Design files in text formats:
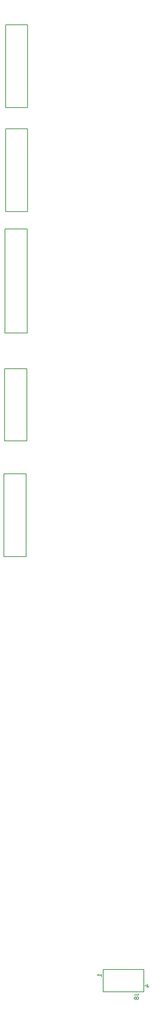
<source format=gbo>
G04 #@! TF.GenerationSoftware,KiCad,Pcbnew,5.1.5-52549c5~84~ubuntu18.04.1*
G04 #@! TF.CreationDate,2020-02-28T12:30:24-05:00*
G04 #@! TF.ProjectId,BMS_peripheral_v2,424d535f-7065-4726-9970-686572616c5f,rev?*
G04 #@! TF.SameCoordinates,Original*
G04 #@! TF.FileFunction,Legend,Bot*
G04 #@! TF.FilePolarity,Positive*
%FSLAX46Y46*%
G04 Gerber Fmt 4.6, Leading zero omitted, Abs format (unit mm)*
G04 Created by KiCad (PCBNEW 5.1.5-52549c5~84~ubuntu18.04.1) date 2020-02-28 12:30:24*
%MOMM*%
%LPD*%
G04 APERTURE LIST*
%ADD10C,0.150000*%
G04 APERTURE END LIST*
D10*
X182008000Y-219348000D02*
X182008000Y-194418000D01*
X187308000Y-219348000D02*
X187308000Y-194418000D01*
X187308000Y-194418000D02*
X182008000Y-194418000D01*
X187308000Y-219348000D02*
X182008000Y-219348000D01*
X181957200Y-245205200D02*
X181957200Y-227895200D01*
X187257200Y-245205200D02*
X187257200Y-227895200D01*
X187257200Y-227895200D02*
X181957200Y-227895200D01*
X187257200Y-245205200D02*
X181957200Y-245205200D01*
X182160400Y-165449200D02*
X182160400Y-145599200D01*
X187460400Y-165449200D02*
X187460400Y-145599200D01*
X187460400Y-145599200D02*
X182160400Y-145599200D01*
X187460400Y-165449200D02*
X182160400Y-165449200D01*
X181779400Y-272891200D02*
X181779400Y-253041200D01*
X187079400Y-272891200D02*
X187079400Y-253041200D01*
X187079400Y-253041200D02*
X181779400Y-253041200D01*
X187079400Y-272891200D02*
X181779400Y-272891200D01*
X182160400Y-190341200D02*
X182160400Y-170491200D01*
X187460400Y-190341200D02*
X187460400Y-170491200D01*
X187460400Y-170491200D02*
X182160400Y-170491200D01*
X187460400Y-190341200D02*
X182160400Y-190341200D01*
X215258600Y-376969800D02*
X205568600Y-376969800D01*
X215258600Y-371669800D02*
X205568600Y-371669800D01*
X205568600Y-371669800D02*
X205568600Y-376969800D01*
X215258600Y-371669800D02*
X215258600Y-376969800D01*
X213040980Y-377796466D02*
X213755266Y-377796466D01*
X213898123Y-377748847D01*
X213993361Y-377653609D01*
X214040980Y-377510752D01*
X214040980Y-377415514D01*
X213469552Y-378415514D02*
X213421933Y-378320276D01*
X213374314Y-378272657D01*
X213279076Y-378225038D01*
X213231457Y-378225038D01*
X213136219Y-378272657D01*
X213088600Y-378320276D01*
X213040980Y-378415514D01*
X213040980Y-378605990D01*
X213088600Y-378701228D01*
X213136219Y-378748847D01*
X213231457Y-378796466D01*
X213279076Y-378796466D01*
X213374314Y-378748847D01*
X213421933Y-378701228D01*
X213469552Y-378605990D01*
X213469552Y-378415514D01*
X213517171Y-378320276D01*
X213564790Y-378272657D01*
X213660028Y-378225038D01*
X213850504Y-378225038D01*
X213945742Y-378272657D01*
X213993361Y-378320276D01*
X214040980Y-378415514D01*
X214040980Y-378605990D01*
X213993361Y-378701228D01*
X213945742Y-378748847D01*
X213850504Y-378796466D01*
X213660028Y-378796466D01*
X213564790Y-378748847D01*
X213517171Y-378701228D01*
X213469552Y-378605990D01*
X205150980Y-373335514D02*
X205150980Y-372764085D01*
X205150980Y-373049800D02*
X204150980Y-373049800D01*
X204293838Y-372954561D01*
X204389076Y-372859323D01*
X204436695Y-372764085D01*
X215914314Y-375780276D02*
X216580980Y-375780276D01*
X215533361Y-375542180D02*
X216247647Y-375304085D01*
X216247647Y-375923133D01*
M02*

</source>
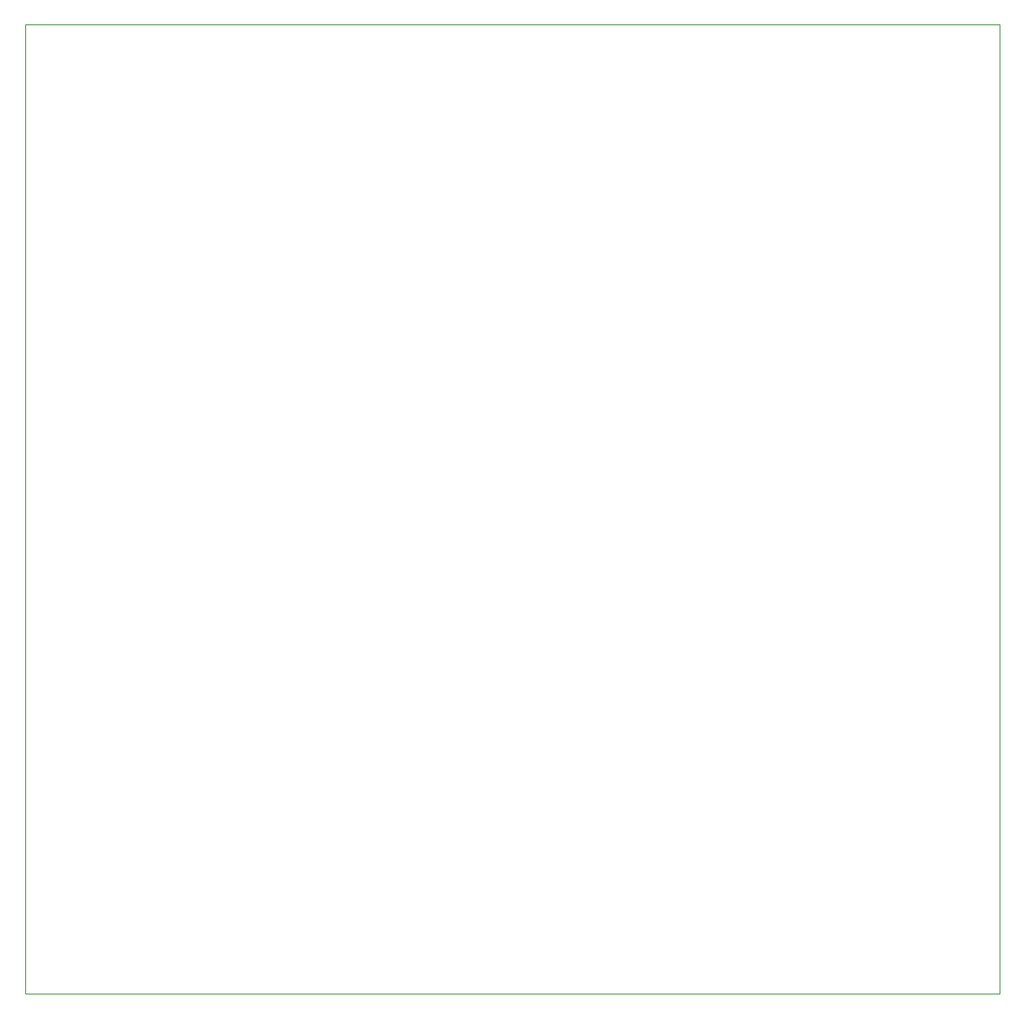
<source format=gm1>
G04 #@! TF.GenerationSoftware,KiCad,Pcbnew,8.0.8*
G04 #@! TF.CreationDate,2025-01-30T15:17:17-05:00*
G04 #@! TF.ProjectId,FORWARD-PCB,464f5257-4152-4442-9d50-43422e6b6963,rev?*
G04 #@! TF.SameCoordinates,Original*
G04 #@! TF.FileFunction,Profile,NP*
%FSLAX46Y46*%
G04 Gerber Fmt 4.6, Leading zero omitted, Abs format (unit mm)*
G04 Created by KiCad (PCBNEW 8.0.8) date 2025-01-30 15:17:17*
%MOMM*%
%LPD*%
G01*
G04 APERTURE LIST*
G04 #@! TA.AperFunction,Profile*
%ADD10C,0.100000*%
G04 #@! TD*
G04 APERTURE END LIST*
D10*
X101500000Y-48500000D02*
X199500000Y-48500000D01*
X199500000Y-146000000D01*
X101500000Y-146000000D01*
X101500000Y-48500000D01*
M02*

</source>
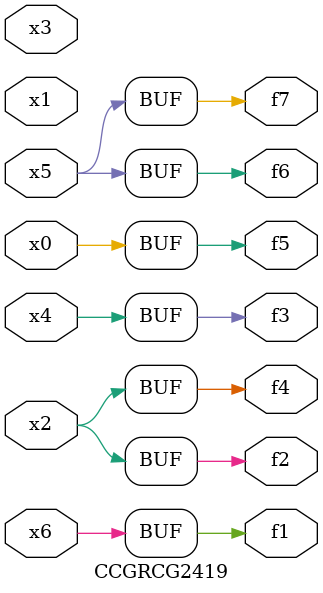
<source format=v>
module CCGRCG2419(
	input x0, x1, x2, x3, x4, x5, x6,
	output f1, f2, f3, f4, f5, f6, f7
);
	assign f1 = x6;
	assign f2 = x2;
	assign f3 = x4;
	assign f4 = x2;
	assign f5 = x0;
	assign f6 = x5;
	assign f7 = x5;
endmodule

</source>
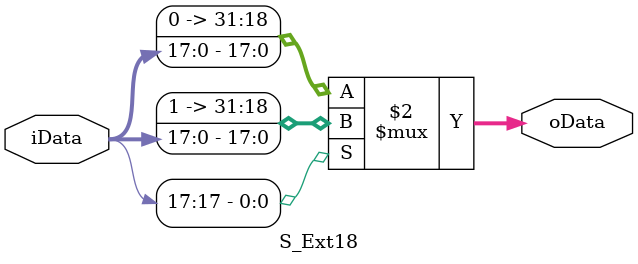
<source format=v>
`timescale 1ns / 1ps


module S_Ext18(iData,oData);
    input [17:0] iData;
    output [31:0]oData;
    wire [31:0]oData;
    assign oData=iData[17]==1?{14'b11111111111111,iData}:{14'b0,iData};
endmodule

</source>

## [The problem]
Above are the records; copy exactly the lines from the one with "X187257200Y-227895200D01*" through the one with "G04 #@! TF.GenerationSoftware,KiCad,Pcbnew,8.0.8*", including both, and nothing more. Leave out pictures.

## [Response below]
X187257200Y-227895200D01*
X187257200Y-227895200D02*
X181957200Y-227895200D01*
X187257200Y-245205200D02*
X181957200Y-245205200D01*
X182160400Y-165449200D02*
X182160400Y-145599200D01*
X187460400Y-165449200D02*
X187460400Y-145599200D01*
X187460400Y-145599200D02*
X182160400Y-145599200D01*
X187460400Y-165449200D02*
X182160400Y-165449200D01*
X181779400Y-272891200D02*
X181779400Y-253041200D01*
X187079400Y-272891200D02*
X187079400Y-253041200D01*
X187079400Y-253041200D02*
X181779400Y-253041200D01*
X187079400Y-272891200D02*
X181779400Y-272891200D01*
X182160400Y-190341200D02*
X182160400Y-170491200D01*
X187460400Y-190341200D02*
X187460400Y-170491200D01*
X187460400Y-170491200D02*
X182160400Y-170491200D01*
X187460400Y-190341200D02*
X182160400Y-190341200D01*
X215258600Y-376969800D02*
X205568600Y-376969800D01*
X215258600Y-371669800D02*
X205568600Y-371669800D01*
X205568600Y-371669800D02*
X205568600Y-376969800D01*
X215258600Y-371669800D02*
X215258600Y-376969800D01*
X213040980Y-377796466D02*
X213755266Y-377796466D01*
X213898123Y-377748847D01*
X213993361Y-377653609D01*
X214040980Y-377510752D01*
X214040980Y-377415514D01*
X213469552Y-378415514D02*
X213421933Y-378320276D01*
X213374314Y-378272657D01*
X213279076Y-378225038D01*
X213231457Y-378225038D01*
X213136219Y-378272657D01*
X213088600Y-378320276D01*
X213040980Y-378415514D01*
X213040980Y-378605990D01*
X213088600Y-378701228D01*
X213136219Y-378748847D01*
X213231457Y-378796466D01*
X213279076Y-378796466D01*
X213374314Y-378748847D01*
X213421933Y-378701228D01*
X213469552Y-378605990D01*
X213469552Y-378415514D01*
X213517171Y-378320276D01*
X213564790Y-378272657D01*
X213660028Y-378225038D01*
X213850504Y-378225038D01*
X213945742Y-378272657D01*
X213993361Y-378320276D01*
X214040980Y-378415514D01*
X214040980Y-378605990D01*
X213993361Y-378701228D01*
X213945742Y-378748847D01*
X213850504Y-378796466D01*
X213660028Y-378796466D01*
X213564790Y-378748847D01*
X213517171Y-378701228D01*
X213469552Y-378605990D01*
X205150980Y-373335514D02*
X205150980Y-372764085D01*
X205150980Y-373049800D02*
X204150980Y-373049800D01*
X204293838Y-372954561D01*
X204389076Y-372859323D01*
X204436695Y-372764085D01*
X215914314Y-375780276D02*
X216580980Y-375780276D01*
X215533361Y-375542180D02*
X216247647Y-375304085D01*
X216247647Y-375923133D01*
M02*

</source>
<source format=gm1>
G04 #@! TF.GenerationSoftware,KiCad,Pcbnew,8.0.8*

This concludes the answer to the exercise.